I am always looking for new ways to enjoy quinoa and I suspect this recipe will become a staple for us when favas are in season. If you don’t have access to favas, I think steamed, chopped asparagus or even spinach, would be a delicious substitute in this dish. Plus here's another use for those preserved lemons you might have made with me a while back.
Eating favas in the middle of California winter, I feel like a traitor to my friends at home. Here in New Zealand it is early Summer and favas ( aka “broad beans” ) are ready for harvest and impossible for me to resist. I stumbled on this recipe in Australia’s Gourmet Traveller (my new favorite food mag) and loved the mix of flavors. I ended up making a lot of changes to the original recipe until I was satisfied with the balance of fresh, creamy, lemony, flavors I craved. I served the salad to P and my mom - when they oohed and aahed, I figured I needed to share the recipe with you.
This salad can be a one-bowl-meal in itself or works as a substantial side dish for grilled fish or chicken.
adapted from Matt Stone’s recipe in Gourmet Traveller September 2010
- 1 1/2 cup quinoa
- 2 pounds favas/broad beans, in their pods
- 1/4-1/2 of a preserved lemon, flesh discarded, rinsed thoroughly, and chopped fine
- 1/3 cup olive oil
- juice from 1/2 lemon
- add 1/4 cup soft creamy fresh goat cheese, crumbled
- 1/2 cup mint leaves, roughly torn
- 1/4 cup parsley, roughly torn
- note: if preserved lemon is well integrated into the salad, then no need for more salt.
Prepare preserved lemon (be sure to adequately rinse the preserved lemon, otherwise the preserving salt will overpower the dish).

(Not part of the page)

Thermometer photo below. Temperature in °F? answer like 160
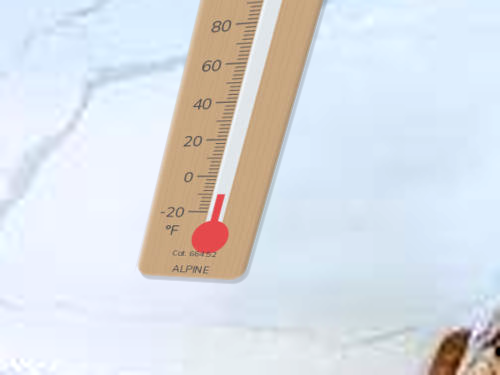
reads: -10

Start by using 1/4 lemon at this point. You can always add more lemon to season the dish later. Mix with olive oil to blend the flavors. Set aside.
Fill a medium sauce pan with water. Set water to a boil on the stove top. ( This pot is for cooking the favas.)

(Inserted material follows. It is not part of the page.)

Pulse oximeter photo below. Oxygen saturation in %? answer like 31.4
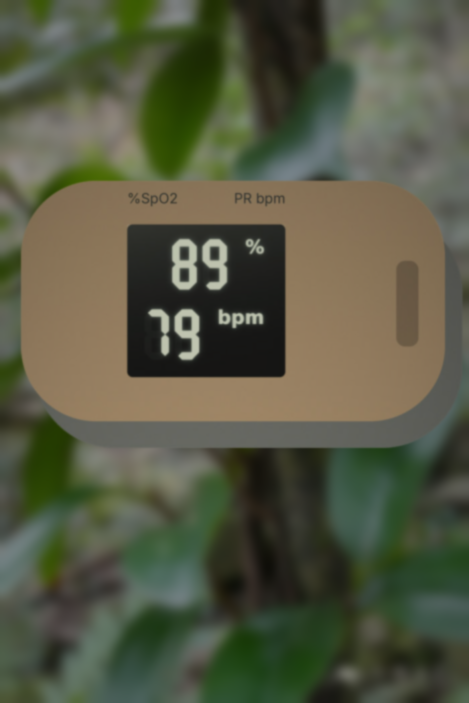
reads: 89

Rinse quinoa several times. Then combine quinoa with 3 cups of water in a large sauce pan. Bring water to a boil. Cover and simmer for 10-15 minutes or until all the water is absorbed. Rinse with cold water. Let quinoa cool to room temp.

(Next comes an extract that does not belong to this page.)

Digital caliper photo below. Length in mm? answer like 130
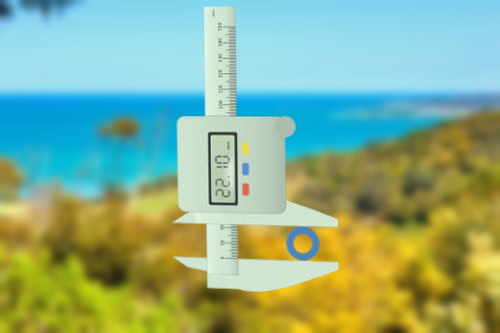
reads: 22.10
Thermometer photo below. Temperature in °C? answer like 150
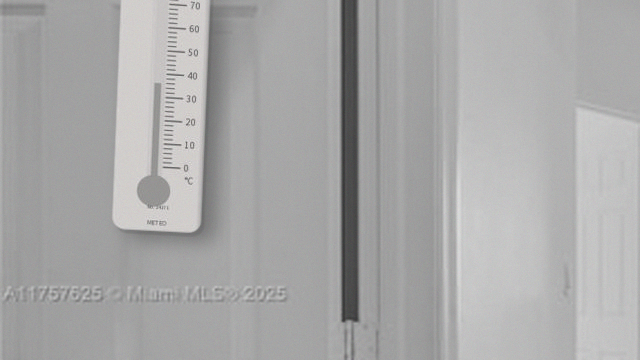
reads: 36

While quinoa is cooking, prepare favas. Remove beans from their pods. Parboil beans for 2 -3 minutes. Refresh in cold water. When favas are cool enough to handle, remove vibrant green beans from their skins. The prep for favas is a bit tedious, but well worth it.
Toss room temperature quinoa with olive oil, preserved lemon, and lemon juice. Add favas, parsley, and mix. Make sure everything is well integrated. Taste to make sure seasoning is balanced. Feel free to add a bit more lemon juice, olive oil, or preserved lemon if it suits you. Gently fold in bits of goat cheese.